> [INSTRUCTIONS FOR THE TASK]
All of the data, from the first line to the last, should be reproduced without alteration.

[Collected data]

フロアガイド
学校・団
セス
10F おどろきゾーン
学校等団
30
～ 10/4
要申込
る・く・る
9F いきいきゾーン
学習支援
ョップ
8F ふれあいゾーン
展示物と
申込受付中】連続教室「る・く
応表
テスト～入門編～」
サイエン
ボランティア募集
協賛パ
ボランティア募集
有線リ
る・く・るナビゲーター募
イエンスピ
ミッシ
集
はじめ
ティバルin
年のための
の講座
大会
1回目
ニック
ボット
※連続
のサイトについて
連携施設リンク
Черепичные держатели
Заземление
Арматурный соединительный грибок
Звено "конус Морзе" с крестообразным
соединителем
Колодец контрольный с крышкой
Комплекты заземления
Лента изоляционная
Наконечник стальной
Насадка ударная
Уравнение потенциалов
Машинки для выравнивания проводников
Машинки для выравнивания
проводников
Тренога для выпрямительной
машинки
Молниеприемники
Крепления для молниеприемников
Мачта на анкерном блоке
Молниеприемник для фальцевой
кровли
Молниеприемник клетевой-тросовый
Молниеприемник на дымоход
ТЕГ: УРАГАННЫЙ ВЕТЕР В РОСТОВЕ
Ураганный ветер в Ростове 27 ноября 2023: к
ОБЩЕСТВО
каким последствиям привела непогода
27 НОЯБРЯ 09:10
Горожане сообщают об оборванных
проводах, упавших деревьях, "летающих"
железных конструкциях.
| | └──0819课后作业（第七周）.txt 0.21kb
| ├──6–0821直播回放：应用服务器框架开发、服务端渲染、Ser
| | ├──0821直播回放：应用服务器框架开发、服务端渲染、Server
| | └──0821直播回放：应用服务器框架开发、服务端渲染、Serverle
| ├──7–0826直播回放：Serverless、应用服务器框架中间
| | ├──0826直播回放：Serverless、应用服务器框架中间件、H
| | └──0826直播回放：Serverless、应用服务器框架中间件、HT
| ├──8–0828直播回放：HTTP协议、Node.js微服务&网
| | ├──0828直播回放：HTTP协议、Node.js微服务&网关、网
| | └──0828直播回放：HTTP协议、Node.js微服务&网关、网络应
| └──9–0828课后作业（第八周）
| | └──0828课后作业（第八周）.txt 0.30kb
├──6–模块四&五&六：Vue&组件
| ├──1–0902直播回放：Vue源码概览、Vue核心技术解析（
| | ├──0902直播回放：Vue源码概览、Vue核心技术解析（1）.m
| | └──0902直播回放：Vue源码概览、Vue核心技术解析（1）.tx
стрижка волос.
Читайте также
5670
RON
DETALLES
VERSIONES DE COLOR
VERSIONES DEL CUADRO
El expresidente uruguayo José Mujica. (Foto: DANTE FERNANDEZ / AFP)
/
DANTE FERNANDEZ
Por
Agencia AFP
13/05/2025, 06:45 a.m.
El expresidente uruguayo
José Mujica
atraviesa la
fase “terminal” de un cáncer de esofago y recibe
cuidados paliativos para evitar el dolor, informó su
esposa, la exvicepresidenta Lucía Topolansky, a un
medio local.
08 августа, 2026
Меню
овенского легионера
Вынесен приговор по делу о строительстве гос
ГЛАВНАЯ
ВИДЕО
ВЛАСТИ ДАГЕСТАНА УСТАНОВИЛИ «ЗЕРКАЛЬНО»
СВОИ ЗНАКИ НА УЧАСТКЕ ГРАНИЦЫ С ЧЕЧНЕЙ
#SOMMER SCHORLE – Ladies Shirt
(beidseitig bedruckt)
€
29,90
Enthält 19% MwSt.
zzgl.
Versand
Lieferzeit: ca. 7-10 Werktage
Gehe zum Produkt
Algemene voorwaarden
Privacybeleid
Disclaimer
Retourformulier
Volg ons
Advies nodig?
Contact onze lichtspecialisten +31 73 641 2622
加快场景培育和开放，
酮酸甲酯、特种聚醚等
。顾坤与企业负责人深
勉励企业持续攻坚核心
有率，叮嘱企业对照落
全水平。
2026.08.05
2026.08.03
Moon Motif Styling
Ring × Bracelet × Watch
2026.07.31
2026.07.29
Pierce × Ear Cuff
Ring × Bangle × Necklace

> [FINAL ANSWER]
フロアガイド
学校・団
セス
10F おどろきゾーン
学校等団
30
～ 10/4
要申込
る・く・る
9F いきいきゾーン
学習支援
ョップ
8F ふれあいゾーン
展示物と
申込受付中】連続教室「る・く
応表
テスト～入門編～」
サイエン
ボランティア募集
協賛パ
ボランティア募集
有線リ
る・く・るナビゲーター募
イエンスピ
ミッシ
集
はじめ
ティバルin
年のための
の講座
大会
1回目
ニック
ボット
※連続
のサイトについて
連携施設リンク
Черепичные держатели
Заземление
Арматурный соединительный грибок
Звено "конус Морзе" с крестообразным
соединителем
Колодец контрольный с крышкой
Комплекты заземления
Лента изоляционная
Наконечник стальной
Насадка ударная
Уравнение потенциалов
Машинки для выравнивания проводников
Машинки для выравнивания
проводников
Тренога для выпрямительной
машинки
Молниеприемники
Крепления для молниеприемников
Мачта на анкерном блоке
Молниеприемник для фальцевой
кровли
Молниеприемник клетевой-тросовый
Молниеприемник на дымоход
ТЕГ: УРАГАННЫЙ ВЕТЕР В РОСТОВЕ
Ураганный ветер в Ростове 27 ноября 2023: к
ОБЩЕСТВО
каким последствиям привела непогода
27 НОЯБРЯ 09:10
Горожане сообщают об оборванных
проводах, упавших деревьях, "летающих"
железных конструкциях.
| | └──0819课后作业（第七周）.txt 0.21kb
| ├──6–0821直播回放：应用服务器框架开发、服务端渲染、Ser
| | ├──0821直播回放：应用服务器框架开发、服务端渲染、Server
| | └──0821直播回放：应用服务器框架开发、服务端渲染、Serverle
| ├──7–0826直播回放：Serverless、应用服务器框架中间
| | ├──0826直播回放：Serverless、应用服务器框架中间件、H
| | └──0826直播回放：Serverless、应用服务器框架中间件、HT
| ├──8–0828直播回放：HTTP协议、Node.js微服务&网
| | ├──0828直播回放：HTTP协议、Node.js微服务&网关、网
| | └──0828直播回放：HTTP协议、Node.js微服务&网关、网络应
| └──9–0828课后作业（第八周）
| | └──0828课后作业（第八周）.txt 0.30kb
├──6–模块四&五&六：Vue&组件
| ├──1–0902直播回放：Vue源码概览、Vue核心技术解析（
| | ├──0902直播回放：Vue源码概览、Vue核心技术解析（1）.m
| | └──0902直播回放：Vue源码概览、Vue核心技术解析（1）.tx
стрижка волос.
Читайте также
5670
RON
DETALLES
VERSIONES DE COLOR
VERSIONES DEL CUADRO
El expresidente uruguayo José Mujica. (Foto: DANTE FERNANDEZ / AFP)
/
DANTE FERNANDEZ
Por
Agencia AFP
13/05/2025, 06:45 a.m.
El expresidente uruguayo
José Mujica
atraviesa la
fase “terminal” de un cáncer de esofago y recibe
cuidados paliativos para evitar el dolor, informó su
esposa, la exvicepresidenta Lucía Topolansky, a un
medio local.
08 августа, 2026
Меню
овенского легионера
Вынесен приговор по делу о строительстве гос
ГЛАВНАЯ
ВИДЕО
ВЛАСТИ ДАГЕСТАНА УСТАНОВИЛИ «ЗЕРКАЛЬНО»
СВОИ ЗНАКИ НА УЧАСТКЕ ГРАНИЦЫ С ЧЕЧНЕЙ
#SOMMER SCHORLE – Ladies Shirt
(beidseitig bedruckt)
€
29,90
Enthält 19% MwSt.
zzgl.
Versand
Lieferzeit: ca. 7-10 Werktage
Gehe zum Produkt
Algemene voorwaarden
Privacybeleid
Disclaimer
Retourformulier
Volg ons
Advies nodig?
Contact onze lichtspecialisten +31 73 641 2622
加快场景培育和开放，
酮酸甲酯、特种聚醚等
。顾坤与企业负责人深
勉励企业持续攻坚核心
有率，叮嘱企业对照落
全水平。
2026.08.05
2026.08.03
Moon Motif Styling
Ring × Bracelet × Watch
2026.07.31
2026.07.29
Pierce × Ear Cuff
Ring × Bangle × Necklace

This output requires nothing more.